I can't wait to walk lighter, love deeper, and have more freedom, this year in his RESTORATION and LOVE!

Monday, January 10, 2011

I meant to....

Standing beside my grandfather's coffin, I overheard one person and then another say to my dad, " I meant to come by and see your dad". You see my grandfather was in a nursing home for a few months before he died. He didn't get very many visitors, besides family. He couldn't see, hear, or feel the people who "meant to" come visit him. These people said the same thing over and over. These were good, sweet, christian folk. We are just to busy, but not for our own good.

My husband went to see his grandmother tonight. It will probably be the last time he sees her on this side of eternity. He is grieving over his "meant to". She is under Hospice care as I write this. We were "so busy" as a family we did not visit as often as we would have liked. But we meant to....

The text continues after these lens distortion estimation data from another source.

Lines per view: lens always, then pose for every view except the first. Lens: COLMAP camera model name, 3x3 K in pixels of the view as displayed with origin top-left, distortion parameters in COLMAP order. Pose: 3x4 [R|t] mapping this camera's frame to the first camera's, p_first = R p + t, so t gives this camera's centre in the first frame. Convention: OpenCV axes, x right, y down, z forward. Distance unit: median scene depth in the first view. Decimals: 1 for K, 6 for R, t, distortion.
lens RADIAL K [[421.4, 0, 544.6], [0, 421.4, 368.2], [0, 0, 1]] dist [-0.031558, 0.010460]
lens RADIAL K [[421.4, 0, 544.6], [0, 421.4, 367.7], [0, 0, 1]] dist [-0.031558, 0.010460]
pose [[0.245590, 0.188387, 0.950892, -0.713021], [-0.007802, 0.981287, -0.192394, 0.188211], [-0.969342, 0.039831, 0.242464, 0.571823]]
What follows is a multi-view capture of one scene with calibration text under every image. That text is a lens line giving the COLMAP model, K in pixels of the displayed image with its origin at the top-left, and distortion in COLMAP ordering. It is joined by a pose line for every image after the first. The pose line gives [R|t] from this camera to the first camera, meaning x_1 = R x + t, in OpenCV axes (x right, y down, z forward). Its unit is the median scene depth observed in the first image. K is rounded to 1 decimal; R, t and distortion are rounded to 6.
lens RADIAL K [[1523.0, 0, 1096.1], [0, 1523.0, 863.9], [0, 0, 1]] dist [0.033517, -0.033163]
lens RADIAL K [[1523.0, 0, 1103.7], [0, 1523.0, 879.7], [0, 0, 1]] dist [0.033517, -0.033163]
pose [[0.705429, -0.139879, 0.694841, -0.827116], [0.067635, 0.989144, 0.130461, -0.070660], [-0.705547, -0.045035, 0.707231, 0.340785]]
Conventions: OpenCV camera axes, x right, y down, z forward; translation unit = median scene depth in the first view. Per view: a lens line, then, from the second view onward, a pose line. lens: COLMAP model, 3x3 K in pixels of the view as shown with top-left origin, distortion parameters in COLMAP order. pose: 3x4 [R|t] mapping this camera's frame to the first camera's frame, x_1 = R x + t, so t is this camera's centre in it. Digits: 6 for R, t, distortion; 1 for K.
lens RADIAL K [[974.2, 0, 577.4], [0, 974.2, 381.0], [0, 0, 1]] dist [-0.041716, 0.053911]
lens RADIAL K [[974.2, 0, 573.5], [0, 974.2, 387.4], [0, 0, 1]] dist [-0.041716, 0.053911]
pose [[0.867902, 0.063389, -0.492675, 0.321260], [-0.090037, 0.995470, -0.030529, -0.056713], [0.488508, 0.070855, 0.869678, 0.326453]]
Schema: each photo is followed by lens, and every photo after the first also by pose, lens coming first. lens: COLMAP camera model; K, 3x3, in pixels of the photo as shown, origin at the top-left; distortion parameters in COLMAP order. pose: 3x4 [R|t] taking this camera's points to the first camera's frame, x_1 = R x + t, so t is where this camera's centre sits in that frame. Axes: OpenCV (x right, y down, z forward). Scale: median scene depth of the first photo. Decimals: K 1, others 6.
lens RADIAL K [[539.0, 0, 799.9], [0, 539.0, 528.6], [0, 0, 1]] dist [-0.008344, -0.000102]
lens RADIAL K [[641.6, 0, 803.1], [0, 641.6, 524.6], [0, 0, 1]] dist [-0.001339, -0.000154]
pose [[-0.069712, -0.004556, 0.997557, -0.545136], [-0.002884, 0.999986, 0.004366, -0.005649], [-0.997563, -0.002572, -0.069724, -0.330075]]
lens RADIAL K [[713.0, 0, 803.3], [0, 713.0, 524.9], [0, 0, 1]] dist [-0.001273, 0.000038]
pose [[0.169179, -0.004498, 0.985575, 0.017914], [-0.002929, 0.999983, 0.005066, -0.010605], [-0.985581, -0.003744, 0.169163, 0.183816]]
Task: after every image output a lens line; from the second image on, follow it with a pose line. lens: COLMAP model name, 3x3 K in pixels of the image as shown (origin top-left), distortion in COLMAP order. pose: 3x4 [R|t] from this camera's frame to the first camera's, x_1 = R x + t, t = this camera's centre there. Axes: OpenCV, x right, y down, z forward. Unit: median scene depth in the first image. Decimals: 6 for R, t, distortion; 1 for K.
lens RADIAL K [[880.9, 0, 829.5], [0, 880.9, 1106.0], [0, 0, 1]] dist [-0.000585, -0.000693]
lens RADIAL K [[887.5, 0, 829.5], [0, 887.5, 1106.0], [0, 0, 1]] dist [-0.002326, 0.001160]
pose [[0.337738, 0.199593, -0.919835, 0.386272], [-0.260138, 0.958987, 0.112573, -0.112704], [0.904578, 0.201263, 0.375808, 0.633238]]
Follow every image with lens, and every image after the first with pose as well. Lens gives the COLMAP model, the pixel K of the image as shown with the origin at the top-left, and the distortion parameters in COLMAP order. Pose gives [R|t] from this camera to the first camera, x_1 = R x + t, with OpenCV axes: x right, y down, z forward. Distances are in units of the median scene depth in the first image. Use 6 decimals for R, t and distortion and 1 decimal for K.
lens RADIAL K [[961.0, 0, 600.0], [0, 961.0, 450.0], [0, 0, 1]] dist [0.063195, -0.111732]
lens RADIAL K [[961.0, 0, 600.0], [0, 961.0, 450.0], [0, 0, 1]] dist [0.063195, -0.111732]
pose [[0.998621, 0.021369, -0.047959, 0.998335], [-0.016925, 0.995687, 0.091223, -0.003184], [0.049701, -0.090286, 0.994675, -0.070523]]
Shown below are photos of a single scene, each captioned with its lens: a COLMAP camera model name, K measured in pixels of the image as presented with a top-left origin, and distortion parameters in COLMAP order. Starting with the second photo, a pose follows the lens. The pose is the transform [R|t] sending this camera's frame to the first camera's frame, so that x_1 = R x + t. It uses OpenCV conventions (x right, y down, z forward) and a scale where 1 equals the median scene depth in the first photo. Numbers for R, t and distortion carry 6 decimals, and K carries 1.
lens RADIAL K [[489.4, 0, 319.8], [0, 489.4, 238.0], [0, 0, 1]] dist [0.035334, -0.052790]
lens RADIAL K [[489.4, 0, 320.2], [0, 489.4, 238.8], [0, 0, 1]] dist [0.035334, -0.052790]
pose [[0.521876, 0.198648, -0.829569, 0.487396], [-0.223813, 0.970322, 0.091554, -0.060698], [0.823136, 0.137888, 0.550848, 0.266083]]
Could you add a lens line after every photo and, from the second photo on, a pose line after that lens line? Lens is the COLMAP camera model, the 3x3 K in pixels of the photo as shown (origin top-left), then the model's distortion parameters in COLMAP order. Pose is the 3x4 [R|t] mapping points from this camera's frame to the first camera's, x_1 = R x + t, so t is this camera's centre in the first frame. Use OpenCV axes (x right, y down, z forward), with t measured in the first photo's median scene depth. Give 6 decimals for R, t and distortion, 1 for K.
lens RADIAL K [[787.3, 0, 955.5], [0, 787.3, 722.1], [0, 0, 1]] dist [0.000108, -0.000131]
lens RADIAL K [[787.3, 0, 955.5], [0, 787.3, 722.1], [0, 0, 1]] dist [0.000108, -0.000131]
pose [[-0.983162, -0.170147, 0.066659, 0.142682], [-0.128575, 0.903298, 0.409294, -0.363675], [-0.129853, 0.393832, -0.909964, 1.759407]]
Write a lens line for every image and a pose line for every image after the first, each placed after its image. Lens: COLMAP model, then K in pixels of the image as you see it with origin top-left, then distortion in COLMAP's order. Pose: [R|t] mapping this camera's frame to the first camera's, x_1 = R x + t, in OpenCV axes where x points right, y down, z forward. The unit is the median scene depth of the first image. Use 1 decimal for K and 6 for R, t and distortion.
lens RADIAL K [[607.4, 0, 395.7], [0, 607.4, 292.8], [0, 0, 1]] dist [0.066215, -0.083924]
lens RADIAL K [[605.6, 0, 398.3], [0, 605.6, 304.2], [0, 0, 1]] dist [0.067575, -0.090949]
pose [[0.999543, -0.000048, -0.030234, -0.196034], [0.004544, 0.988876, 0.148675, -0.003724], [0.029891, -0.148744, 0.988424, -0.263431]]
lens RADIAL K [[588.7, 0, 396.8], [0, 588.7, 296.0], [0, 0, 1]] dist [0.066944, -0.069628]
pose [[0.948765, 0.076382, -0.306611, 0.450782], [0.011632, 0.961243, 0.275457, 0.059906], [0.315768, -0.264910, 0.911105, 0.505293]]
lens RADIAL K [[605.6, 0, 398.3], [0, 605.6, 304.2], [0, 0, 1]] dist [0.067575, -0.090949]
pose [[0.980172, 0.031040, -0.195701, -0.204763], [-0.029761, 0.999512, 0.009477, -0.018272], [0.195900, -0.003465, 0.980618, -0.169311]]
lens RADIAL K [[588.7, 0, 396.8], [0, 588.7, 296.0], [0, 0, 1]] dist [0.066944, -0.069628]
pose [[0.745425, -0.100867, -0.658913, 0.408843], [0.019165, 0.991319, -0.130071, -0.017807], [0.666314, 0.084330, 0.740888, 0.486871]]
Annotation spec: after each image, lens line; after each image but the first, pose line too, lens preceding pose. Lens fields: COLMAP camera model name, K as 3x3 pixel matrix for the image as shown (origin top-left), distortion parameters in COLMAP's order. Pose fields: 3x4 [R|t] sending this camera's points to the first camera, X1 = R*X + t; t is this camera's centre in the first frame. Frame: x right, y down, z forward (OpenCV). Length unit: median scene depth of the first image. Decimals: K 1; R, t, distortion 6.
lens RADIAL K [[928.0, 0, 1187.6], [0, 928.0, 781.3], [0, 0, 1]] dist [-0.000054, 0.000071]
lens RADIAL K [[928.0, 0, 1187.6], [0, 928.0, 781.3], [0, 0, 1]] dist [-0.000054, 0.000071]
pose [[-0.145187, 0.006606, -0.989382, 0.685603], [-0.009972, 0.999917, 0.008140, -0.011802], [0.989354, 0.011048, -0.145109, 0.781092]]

What are we meaning to do? What has God called us to do that we are not doing? I had a friend on my heart for a week or so. I said a prayer for her but I did not call her. I meant to.... I got a text from her this morning, a plea for prayer. I will never be to busy to call someone on my heart again. I beg everyone who reads this to do what God puts on there hearts. If the Holy Spirit whispers in your ear to go visit someone, do it! I for one don't want to be the one in the funeral line saying, "I meant to go see them". Let's get busy about the things that are important to God, myself included.